Paul couldn’t keep it to himself. He prayed we would have the ability to grasp “how wide and long and high and deep is the love of Christ” and would be “filled to the measure of all the fullness of God” (Ephesians 3:18–19). In Philippians 1:9–11, Paul prayed our love “will overflow more and more” and that we “keep on growing in knowledge and understanding” so we “understand what really matters” and “live pure and blameless lives until the day of Christ’s return,” that we will be “filled with the fruit” of our “salvation — the righteous character produced in our life by Jesus Christ” (NLT). Why was love so important to Paul? He understood the importance of consistent quality on the inside.
Precious metal gets stamped with a hallmark indicating its purity. Our love for God deepens. It is proved genuine as we interact with others. As we grow in the refining processes of grace and mercy, our responses show God is making us holy. More and more, we show “love is patient, love is kind. It does not envy, it does not boast, it is not proud. It does not dishonor others, it is not self-seeking, it is not easily angered, it keeps no record of wrongs. Love does not delight in evil but rejoices with the truth. It always protects, always trusts, always hopes, always perseveres” (1 Corinthians 13:4–7).

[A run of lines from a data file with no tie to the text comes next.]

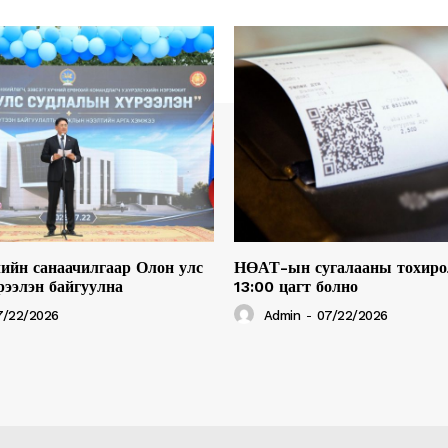
ийн санаачилгаар Олон улс
НӨАТ-ын сугалааны тохиро
рээлэн байгуулна
13:00 цагт болно
7/22/2026
Admin
-
07/22/2026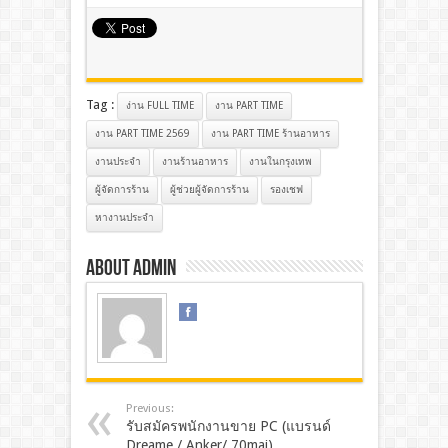
Tag :
ง่าน FULL TIME
งาน PART TIME
งาน PART TIME 2569
งาน PART TIME ร้านอาหาร
งานประจํา
งานร้านอาหาร
งานในกรุงเทพ
ผู้จัดการร้าน
ผู้ช่วยผู้จัดการร้าน
รองเชฟ
หางานประจำ
About admin
Previous:
รับสมัครพนักงานขาย PC (แบรนด์
Dreame / Anker/ 70mai)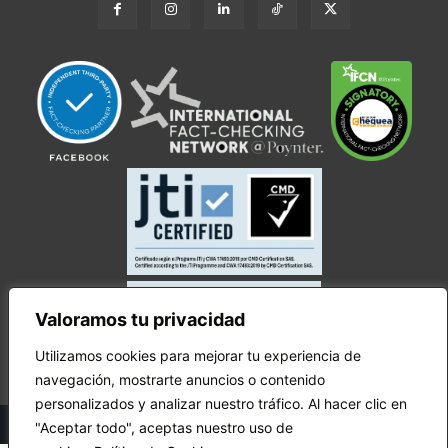
Valoramos tu privacidad
Utilizamos cookies para mejorar tu experiencia de
navegación, mostrarte anuncios o contenido
personalizados y analizar nuestro tráfico. Al hacer clic en
© Copyright Ecuador Chequea 2025.
"Aceptar todo", aceptas nuestro uso de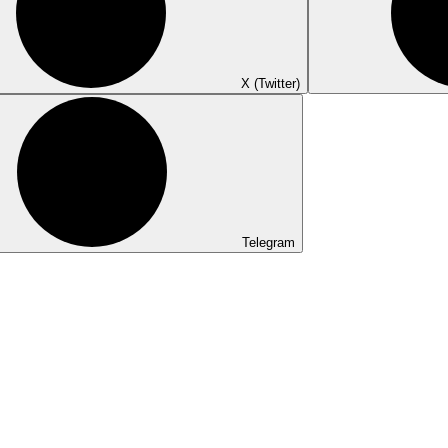
X (Twitter)
Telegram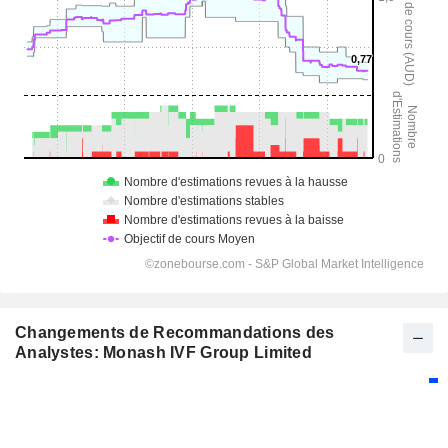
Changements de Recommandations des
Analystes: Monash IVF Group Limited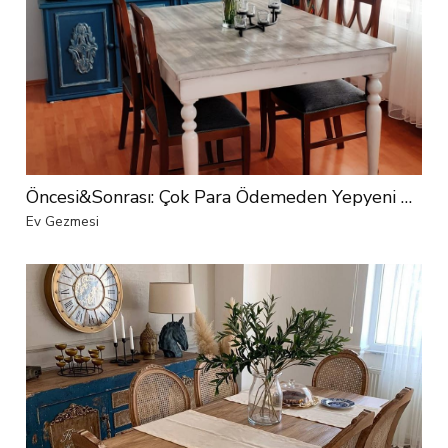
Öncesi&Sonrası: Çok Para Ödemeden Yepyeni Hale Gelen Bir Yemek Odası
Ev Gezmesi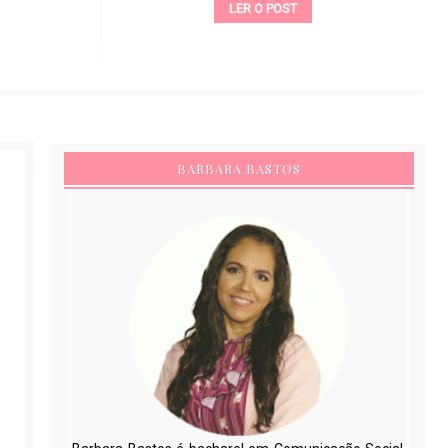
LER O POST
BARBARA BASTOS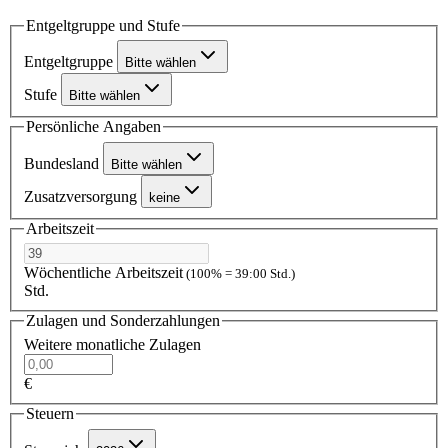
Entgeltgruppe und Stufe
Entgeltgruppe
Bitte wählen
Stufe
Bitte wählen
Persönliche Angaben
Bundesland
Bitte wählen
Zusatzversorgung
keine
Arbeitszeit
Wöchentliche Arbeitszeit
(100% = 39:00 Std.)
Std.
Zulagen und Sonderzahlungen
Weitere monatliche Zulagen
€
Steuern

The way those outside the church know God’s love is how we act when we get challenged in ways unlike before. Paul indicates love takes us where character is tried, and we choose “the most excellent way” (1 Corinthians 12:31). In these places of decision, God’s brand deepens.
For me, one of those places is interacting with people from unorthodox religions — some of whom I have formerly viewed as “enemies.” I have felt inadequate. I now understand why Jesus said to pray for our “enemies” (Matthew 5:44). Prayer personally invests our hearts. It’s how God helps us shed our prejudices to see our “enemies” are people Christ longs to love through us.
If, as Martin Luther King Jr. said, “Love is the only force capable of transforming an enemy to a friend” (fmchr.ch/mkingjr), then prayer is a force that enables it. Prayer invites Jesus’ into our need for heart change. As we pray, Jesus’ brand moves deeper and deeper into our lives, hallmarking us indelibly. As we like Paul, “press on to take hold of that for which Christ Jesus took hold of” us (Philippians 3:12), we have faith that God is able to do “immeasurably more than all we ask or imagine, according to his power that is at work within us” (Ephesians 3:20). And more and more, when the watching world opens up our lives to see what’s inside, they will see the brand of Christ’s love, the trademark of God’s workmanship in us (Ephesians 2:10).
Tammy Bovee is a Spring Arbor University graduate, a songwriter and a freelance author for newspapers and magazines. She’s currently working on a book sharing priceless lessons God has taught her and her husband, Greenville College graduate Jeff Bovee, through their marriage.
1. What role does the cross of Christ serve in branding our lives with love (Luke 9:23)?
2. How do we communicate Christ’s brand to those around us?
3. Who are our “enemies” and how can we commit to pray for them and follow where Jesus leads?